Once in office, it appeared the only political textbook Grogan had ever read had been written by Laurie Connell. Grogan began a massive program of government assistance to selected white-shoe entrepreneurs, resulting in a blow-out in government debt and expenditure to finance a string of tottering businesses.

Grogan tried to borrow $20 billion overseas to patch the holes in the Government’s funding. By law, any long-term borrowing had to be approved by all the state governments in the Loans Council but Grogan evaded that requirement by describing the $20 billion as being for short-term purposes.

Pierpont sighed nostalgically, overwhelmed by warm memories of Strangler Connor, Tirath Khemlani and the insanities of 1975.

 

….the author added….

The story is not an exaggeration – I have merely taken the facts which led to the dismissal of the Whitlam government and indicated what could be done under the republicans preferred model, the weaknesses of which were obvious when it was first pulled out of the hat during the last hours of the Constitutional Convention in 1998.

During the campaign the referendum proposed to reconstitute Australia as a republic was, to my surprise, strongly supported by most of the capital city and national press, other significant media and about two-thirds of all sitting members of parliament, state or federal.

As we have seen, the referendum was defeated, with about 43% of electors voting Yes.

The referendum was lost in all six states, the Northern Territory and in 73% of all electorates. As Dick McGarvie said, Australians are wise constitutional people.

Readers are invited to contemplate what might have happened had the referendum passed.

This was not the first republican model which the taxpayers funded the republicans to draft.
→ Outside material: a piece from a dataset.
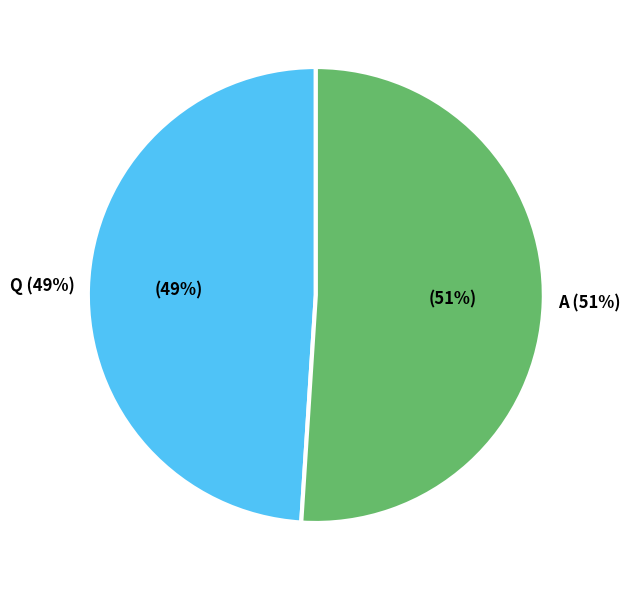

Which category has the biggest portion of the pie?

A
Their first, in 1993, was recommended by the Republic Advisory Committee appointed by Mr Keating.

Thanks to Justice Ken Handley, we know this would have been a disaster too –as it was in Trinidad (see www.norepublic.com.au; Quadrant, June 2003).

 …ovation….

.

At the end of the play, the cast received a standing ovation from the large assembly in Parliament House, with many calls, “Author” “Author” 

Professor Flint recalls that he appeared with a cigarette in his hand- he hastens to add that it was unlit –  and delivered the celebrated  speech Oscar Wilde gave at the end of the Third Act at the premiere of Lady Windermere’s Fan:

Ladies and Gentlemen.

I have enjoyed this evening immensely.

The actors have given us a charming rendition of a delightful play, and your appreciation has been most intelligent.

I congratulate you on the great success of your performance, which persuades me that you think almost as highly of the play as I do myself.